American confidence in the economy is good, but still not entirely secure when it comes to interest rates, according to the consumer index for May.
The index, used as a measure of the American public’s confidence in the economy and their willingness to spend, was at 94.7 in April. It dropped to 92.6 in May, as concerns about the long-term job market caused on-going anxiety.
While the rate in April was a seven-year high in month-on-month gain, a rise not seen since August 2009, the subsequent drop showed that American consumers and investors are still cautious about the state of the economy and their own personal finances.
Consumer spending has been similarly up and down, with the figure staying flat in March this year, and rising by just 0.2% in February. In contrast, spending on durable goods, such as cars, rose a significant 2.3% in April. Spending on non-durable items, such as clothing and food, rose by 1.4%.
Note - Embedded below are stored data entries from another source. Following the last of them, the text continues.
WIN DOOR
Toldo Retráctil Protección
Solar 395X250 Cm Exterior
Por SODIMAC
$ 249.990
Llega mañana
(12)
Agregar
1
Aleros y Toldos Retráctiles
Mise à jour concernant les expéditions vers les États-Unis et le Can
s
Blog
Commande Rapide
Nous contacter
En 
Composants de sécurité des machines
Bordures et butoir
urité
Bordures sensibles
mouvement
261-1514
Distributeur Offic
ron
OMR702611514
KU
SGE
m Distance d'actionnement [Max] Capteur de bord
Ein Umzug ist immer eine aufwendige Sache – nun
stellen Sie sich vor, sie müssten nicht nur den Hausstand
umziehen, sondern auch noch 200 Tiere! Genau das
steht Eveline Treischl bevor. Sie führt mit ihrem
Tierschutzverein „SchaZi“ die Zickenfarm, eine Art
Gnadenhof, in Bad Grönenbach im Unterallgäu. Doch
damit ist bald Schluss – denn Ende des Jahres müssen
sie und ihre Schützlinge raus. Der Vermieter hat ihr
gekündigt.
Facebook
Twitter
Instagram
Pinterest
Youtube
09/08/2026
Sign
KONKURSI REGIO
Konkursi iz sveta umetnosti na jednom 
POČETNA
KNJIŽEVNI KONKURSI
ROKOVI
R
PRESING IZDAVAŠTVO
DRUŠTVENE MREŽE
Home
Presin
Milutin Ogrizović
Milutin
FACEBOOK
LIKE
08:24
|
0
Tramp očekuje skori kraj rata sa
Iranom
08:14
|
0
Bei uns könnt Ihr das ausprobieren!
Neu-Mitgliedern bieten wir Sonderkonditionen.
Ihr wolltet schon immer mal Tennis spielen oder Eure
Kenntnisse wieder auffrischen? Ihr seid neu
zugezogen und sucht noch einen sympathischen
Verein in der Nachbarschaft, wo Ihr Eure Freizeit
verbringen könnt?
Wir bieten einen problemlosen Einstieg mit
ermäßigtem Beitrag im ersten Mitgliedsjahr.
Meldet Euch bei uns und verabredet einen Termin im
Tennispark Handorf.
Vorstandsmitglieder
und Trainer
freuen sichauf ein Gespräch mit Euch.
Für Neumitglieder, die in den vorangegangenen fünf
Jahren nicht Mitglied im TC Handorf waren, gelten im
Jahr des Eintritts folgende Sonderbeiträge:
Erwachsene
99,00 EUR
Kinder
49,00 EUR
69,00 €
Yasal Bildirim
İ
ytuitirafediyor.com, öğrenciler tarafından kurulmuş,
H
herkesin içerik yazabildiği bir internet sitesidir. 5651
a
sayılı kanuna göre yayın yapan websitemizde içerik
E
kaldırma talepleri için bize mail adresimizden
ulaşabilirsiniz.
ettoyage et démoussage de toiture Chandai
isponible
Despite this, April was a positive month, with wages also shown to have risen by 0.5%. It is seen as an indicator by financial commentators and investors that the Federal Reserve will raise interest rates in the coming weeks. Notwithstanding, consumer optimism was cautious.
Lynn Franco, director of economic indicators at the Conference Board, commented: "Consumers remain cautious about the outlook for business and labor market conditions. Thus, they continue to expect little change in economic activity in the months ahead.”
In the past week, U.S. Federal Reserve chair, Janet Yellen, appeared to agree, in general, saying that she expected the central bank to raise interest rates within the year.